(Source information begins)

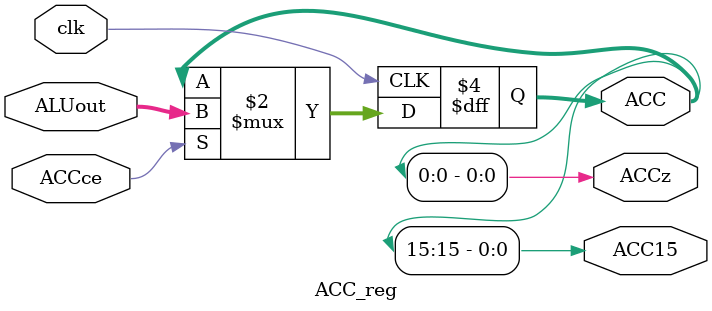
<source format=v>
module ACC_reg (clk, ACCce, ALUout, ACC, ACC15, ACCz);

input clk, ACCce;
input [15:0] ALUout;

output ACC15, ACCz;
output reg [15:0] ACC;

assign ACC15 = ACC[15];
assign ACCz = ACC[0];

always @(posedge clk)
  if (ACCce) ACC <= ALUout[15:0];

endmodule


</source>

(Source information ends)
(Source information begins)

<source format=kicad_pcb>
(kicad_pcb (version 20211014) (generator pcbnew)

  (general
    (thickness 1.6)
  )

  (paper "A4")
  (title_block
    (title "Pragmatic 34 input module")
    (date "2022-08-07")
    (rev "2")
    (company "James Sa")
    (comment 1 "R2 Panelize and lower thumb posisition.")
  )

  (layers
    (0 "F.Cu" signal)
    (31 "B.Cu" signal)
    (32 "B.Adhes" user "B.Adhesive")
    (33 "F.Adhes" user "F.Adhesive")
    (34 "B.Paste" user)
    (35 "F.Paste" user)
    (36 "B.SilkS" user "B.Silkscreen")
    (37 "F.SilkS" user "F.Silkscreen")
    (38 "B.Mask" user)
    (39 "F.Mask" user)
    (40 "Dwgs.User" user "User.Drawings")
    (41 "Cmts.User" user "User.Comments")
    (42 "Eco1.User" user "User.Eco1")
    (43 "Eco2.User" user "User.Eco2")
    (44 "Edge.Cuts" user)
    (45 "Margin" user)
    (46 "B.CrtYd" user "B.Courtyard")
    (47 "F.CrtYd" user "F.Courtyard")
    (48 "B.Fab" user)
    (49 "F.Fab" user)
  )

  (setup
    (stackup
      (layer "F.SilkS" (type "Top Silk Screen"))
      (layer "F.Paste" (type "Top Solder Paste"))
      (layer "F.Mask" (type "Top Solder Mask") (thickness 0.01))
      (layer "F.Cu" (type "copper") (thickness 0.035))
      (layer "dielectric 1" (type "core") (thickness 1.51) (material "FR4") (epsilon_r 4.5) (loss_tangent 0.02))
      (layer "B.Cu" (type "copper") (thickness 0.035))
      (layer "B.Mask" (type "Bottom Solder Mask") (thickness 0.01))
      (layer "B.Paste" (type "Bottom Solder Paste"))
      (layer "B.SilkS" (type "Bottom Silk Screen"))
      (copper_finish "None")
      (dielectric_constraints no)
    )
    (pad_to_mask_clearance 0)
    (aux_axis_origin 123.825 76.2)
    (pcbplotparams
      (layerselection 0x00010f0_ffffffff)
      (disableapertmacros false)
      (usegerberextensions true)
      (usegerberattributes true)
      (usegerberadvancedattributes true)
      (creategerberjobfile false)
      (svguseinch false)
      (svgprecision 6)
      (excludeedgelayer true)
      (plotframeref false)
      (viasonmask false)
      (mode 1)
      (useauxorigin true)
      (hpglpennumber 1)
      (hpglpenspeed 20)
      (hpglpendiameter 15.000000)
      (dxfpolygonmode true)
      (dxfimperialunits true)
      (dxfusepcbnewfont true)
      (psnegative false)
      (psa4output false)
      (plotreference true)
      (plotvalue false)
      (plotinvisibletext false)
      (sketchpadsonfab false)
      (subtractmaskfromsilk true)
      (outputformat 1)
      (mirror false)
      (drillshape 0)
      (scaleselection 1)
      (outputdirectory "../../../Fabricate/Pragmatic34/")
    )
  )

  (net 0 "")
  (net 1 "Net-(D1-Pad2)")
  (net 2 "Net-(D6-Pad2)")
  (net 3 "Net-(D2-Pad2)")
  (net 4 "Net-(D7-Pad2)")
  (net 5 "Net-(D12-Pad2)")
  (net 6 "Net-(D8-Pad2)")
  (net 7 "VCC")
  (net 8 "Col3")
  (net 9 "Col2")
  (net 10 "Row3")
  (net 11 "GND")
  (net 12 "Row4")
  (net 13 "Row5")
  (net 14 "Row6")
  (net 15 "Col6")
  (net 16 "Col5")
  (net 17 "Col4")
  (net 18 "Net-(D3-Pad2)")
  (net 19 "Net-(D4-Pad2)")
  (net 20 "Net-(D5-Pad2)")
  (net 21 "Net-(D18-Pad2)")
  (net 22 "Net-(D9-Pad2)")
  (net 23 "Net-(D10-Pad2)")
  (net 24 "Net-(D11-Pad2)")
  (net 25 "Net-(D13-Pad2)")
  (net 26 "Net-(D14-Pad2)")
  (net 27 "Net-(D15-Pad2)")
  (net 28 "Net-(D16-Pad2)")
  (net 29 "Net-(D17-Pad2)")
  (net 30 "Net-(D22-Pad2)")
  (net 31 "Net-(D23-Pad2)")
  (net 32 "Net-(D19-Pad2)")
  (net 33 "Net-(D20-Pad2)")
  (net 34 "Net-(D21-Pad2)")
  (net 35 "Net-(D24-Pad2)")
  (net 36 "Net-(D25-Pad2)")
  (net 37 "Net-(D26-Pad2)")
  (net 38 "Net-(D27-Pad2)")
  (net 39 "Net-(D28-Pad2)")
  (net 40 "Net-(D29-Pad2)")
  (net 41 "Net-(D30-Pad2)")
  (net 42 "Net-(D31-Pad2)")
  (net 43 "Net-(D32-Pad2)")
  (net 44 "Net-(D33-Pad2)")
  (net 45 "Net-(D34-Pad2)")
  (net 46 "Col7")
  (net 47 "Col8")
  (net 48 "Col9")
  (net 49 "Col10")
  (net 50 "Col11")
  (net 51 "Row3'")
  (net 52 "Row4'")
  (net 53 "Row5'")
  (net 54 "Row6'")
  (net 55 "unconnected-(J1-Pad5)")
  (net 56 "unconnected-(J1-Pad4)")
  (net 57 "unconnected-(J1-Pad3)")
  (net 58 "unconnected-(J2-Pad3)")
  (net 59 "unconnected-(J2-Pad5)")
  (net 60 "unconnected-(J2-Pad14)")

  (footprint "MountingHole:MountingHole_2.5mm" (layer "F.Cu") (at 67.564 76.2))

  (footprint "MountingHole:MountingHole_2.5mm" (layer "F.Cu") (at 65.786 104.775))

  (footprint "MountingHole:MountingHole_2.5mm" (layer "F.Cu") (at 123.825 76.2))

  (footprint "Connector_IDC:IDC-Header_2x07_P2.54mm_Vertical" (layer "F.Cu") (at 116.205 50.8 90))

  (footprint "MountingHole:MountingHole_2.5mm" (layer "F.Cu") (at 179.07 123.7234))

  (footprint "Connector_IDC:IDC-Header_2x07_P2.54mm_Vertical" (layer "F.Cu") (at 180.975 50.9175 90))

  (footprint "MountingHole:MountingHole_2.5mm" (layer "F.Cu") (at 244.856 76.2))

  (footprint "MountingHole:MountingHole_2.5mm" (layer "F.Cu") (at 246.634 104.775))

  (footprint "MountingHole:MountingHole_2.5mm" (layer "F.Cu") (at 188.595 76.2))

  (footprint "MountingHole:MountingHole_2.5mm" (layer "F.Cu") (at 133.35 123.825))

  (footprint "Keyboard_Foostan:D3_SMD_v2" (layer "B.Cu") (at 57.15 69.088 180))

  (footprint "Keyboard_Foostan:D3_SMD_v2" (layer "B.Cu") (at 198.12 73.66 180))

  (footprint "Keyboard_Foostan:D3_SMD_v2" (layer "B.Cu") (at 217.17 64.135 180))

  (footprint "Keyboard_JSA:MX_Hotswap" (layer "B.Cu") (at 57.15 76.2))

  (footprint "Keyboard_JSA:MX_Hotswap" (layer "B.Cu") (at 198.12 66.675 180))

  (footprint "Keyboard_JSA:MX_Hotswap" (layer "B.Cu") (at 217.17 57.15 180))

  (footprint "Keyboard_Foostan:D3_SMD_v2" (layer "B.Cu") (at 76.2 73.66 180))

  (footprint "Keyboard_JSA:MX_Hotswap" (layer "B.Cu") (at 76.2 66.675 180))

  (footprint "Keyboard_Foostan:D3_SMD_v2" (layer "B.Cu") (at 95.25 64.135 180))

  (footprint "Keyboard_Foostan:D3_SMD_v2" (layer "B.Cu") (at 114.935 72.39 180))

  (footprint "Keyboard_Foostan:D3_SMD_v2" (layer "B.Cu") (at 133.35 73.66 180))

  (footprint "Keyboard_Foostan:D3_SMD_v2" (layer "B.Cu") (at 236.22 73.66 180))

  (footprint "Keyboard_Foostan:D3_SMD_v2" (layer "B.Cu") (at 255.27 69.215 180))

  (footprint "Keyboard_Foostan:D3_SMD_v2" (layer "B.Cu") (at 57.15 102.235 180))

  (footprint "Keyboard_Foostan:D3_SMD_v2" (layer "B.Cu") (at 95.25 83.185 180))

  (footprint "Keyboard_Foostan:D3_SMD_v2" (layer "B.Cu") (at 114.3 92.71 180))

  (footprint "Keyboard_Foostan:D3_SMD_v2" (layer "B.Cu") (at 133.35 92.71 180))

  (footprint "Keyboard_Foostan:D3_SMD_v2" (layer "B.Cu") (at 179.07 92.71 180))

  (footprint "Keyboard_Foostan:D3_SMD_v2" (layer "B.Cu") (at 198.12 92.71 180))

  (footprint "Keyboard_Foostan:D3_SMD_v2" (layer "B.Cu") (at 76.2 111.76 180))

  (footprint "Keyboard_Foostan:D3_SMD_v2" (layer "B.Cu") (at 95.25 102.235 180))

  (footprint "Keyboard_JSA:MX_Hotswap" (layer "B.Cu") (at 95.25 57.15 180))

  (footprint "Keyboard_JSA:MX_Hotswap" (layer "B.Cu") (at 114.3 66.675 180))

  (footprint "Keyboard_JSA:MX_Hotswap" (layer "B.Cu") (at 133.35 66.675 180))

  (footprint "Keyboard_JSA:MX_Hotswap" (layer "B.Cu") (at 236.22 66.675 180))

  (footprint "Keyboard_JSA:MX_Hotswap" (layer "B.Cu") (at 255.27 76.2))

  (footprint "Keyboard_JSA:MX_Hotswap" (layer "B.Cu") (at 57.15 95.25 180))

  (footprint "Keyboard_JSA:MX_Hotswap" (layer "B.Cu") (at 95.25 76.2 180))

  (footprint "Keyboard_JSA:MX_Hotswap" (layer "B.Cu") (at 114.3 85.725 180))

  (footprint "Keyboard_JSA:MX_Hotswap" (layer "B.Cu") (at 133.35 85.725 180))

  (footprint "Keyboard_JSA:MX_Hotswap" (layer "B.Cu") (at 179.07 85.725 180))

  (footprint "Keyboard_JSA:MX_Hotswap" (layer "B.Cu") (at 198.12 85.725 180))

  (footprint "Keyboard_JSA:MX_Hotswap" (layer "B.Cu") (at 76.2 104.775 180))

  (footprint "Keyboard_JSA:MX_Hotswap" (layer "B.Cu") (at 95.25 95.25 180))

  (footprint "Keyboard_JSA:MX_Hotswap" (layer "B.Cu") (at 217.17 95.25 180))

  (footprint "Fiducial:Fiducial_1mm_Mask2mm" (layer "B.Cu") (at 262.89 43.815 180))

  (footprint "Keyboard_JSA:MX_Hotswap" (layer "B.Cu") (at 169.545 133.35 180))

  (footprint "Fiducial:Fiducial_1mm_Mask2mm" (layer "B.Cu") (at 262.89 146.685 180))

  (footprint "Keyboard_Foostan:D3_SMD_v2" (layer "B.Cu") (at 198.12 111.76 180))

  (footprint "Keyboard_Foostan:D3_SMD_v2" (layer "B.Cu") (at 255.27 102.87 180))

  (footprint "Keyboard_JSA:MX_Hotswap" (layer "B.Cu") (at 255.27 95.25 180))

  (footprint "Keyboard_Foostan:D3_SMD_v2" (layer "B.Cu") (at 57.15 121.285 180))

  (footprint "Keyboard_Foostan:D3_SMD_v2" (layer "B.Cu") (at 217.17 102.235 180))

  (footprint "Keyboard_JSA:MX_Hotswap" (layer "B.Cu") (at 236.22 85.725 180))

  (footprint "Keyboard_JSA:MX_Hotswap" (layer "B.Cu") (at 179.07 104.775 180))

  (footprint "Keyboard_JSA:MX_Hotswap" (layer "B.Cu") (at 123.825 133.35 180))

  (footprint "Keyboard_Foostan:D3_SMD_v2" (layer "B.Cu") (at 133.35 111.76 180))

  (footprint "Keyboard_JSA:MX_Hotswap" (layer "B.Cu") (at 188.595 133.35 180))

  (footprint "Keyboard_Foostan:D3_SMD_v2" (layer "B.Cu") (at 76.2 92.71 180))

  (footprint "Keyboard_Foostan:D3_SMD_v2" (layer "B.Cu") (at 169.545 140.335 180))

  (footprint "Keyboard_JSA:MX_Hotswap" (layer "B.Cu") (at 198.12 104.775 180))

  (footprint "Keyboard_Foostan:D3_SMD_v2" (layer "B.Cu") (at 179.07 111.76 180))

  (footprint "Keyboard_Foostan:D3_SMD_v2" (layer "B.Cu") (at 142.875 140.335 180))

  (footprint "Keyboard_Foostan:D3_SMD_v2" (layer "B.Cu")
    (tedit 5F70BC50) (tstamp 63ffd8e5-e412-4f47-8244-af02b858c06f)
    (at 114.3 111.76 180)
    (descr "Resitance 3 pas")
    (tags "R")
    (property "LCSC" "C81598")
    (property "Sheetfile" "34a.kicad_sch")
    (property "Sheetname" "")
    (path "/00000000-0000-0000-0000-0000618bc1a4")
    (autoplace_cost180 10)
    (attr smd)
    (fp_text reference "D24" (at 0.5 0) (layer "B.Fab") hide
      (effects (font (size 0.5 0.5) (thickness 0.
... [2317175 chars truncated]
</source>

(Source information ends)
(Source information begins)

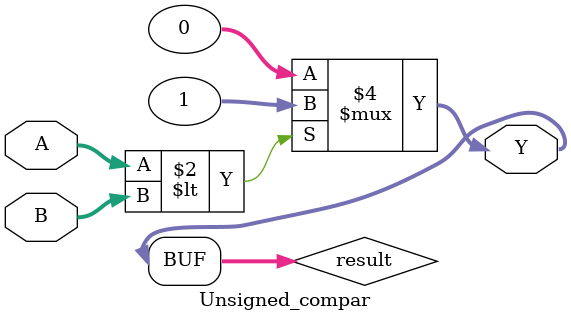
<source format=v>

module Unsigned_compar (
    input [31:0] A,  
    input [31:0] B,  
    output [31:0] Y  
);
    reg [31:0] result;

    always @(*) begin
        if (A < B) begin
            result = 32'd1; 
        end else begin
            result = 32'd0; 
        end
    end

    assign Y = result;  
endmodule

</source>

(Source information ends)

• **What is needed**
Some lines of the records above may hold the word "property". Report how many, and nothing else.

• **The answer**
3